INFORMATION PROVIDED:
=======
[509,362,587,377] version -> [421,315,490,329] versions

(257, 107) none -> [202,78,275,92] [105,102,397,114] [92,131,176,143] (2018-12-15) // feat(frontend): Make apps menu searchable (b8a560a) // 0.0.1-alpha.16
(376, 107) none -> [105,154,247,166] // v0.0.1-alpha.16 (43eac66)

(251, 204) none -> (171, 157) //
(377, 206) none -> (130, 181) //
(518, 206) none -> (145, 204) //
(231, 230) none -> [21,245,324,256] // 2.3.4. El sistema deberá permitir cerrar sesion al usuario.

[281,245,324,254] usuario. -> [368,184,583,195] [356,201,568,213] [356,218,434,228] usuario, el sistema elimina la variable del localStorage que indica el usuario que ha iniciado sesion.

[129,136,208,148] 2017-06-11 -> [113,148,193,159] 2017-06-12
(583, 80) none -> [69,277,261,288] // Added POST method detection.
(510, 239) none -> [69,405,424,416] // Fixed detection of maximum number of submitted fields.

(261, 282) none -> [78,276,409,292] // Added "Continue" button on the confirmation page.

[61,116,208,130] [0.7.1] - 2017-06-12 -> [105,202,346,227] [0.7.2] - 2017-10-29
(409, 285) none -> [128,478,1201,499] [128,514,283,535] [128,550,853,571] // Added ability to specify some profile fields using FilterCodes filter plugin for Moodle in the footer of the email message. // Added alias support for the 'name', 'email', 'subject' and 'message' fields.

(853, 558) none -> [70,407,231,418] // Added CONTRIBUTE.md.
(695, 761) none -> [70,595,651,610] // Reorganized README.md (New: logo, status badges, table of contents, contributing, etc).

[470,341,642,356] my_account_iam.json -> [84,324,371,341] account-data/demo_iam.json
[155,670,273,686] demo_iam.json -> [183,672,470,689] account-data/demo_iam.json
=======
Where a line in the listing above contains "none", copy that line.

EXERCISE RESPONSE:
(257, 107) none -> [202,78,275,92] [105,102,397,114] [92,131,176,143] (2018-12-15) // feat(frontend): Make apps menu searchable (b8a560a) // 0.0.1-alpha.16
(376, 107) none -> [105,154,247,166] // v0.0.1-alpha.16 (43eac66)
(251, 204) none -> (171, 157) //
(377, 206) none -> (130, 181) //
(518, 206) none -> (145, 204) //
(231, 230) none -> [21,245,324,256] // 2.3.4. El sistema deberá permitir cerrar sesion al usuario.
(583, 80) none -> [69,277,261,288] // Added POST method detection.
(510, 239) none -> [69,405,424,416] // Fixed detection of maximum number of submitted fields.
(261, 282) none -> [78,276,409,292] // Added "Continue" button on the confirmation page.
(409, 285) none -> [128,478,1201,499] [128,514,283,535] [128,550,853,571] // Added ability to specify some profile fields using FilterCodes filter plugin for Moodle in the footer of the email message. // Added alias support for the 'name', 'email', 'subject' and 'message' fields.
(853, 558) none -> [70,407,231,418] // Added CONTRIBUTE.md.
(695, 761) none -> [70,595,651,610] // Reorganized README.md (New: logo, status badges, table of contents, contributing, etc).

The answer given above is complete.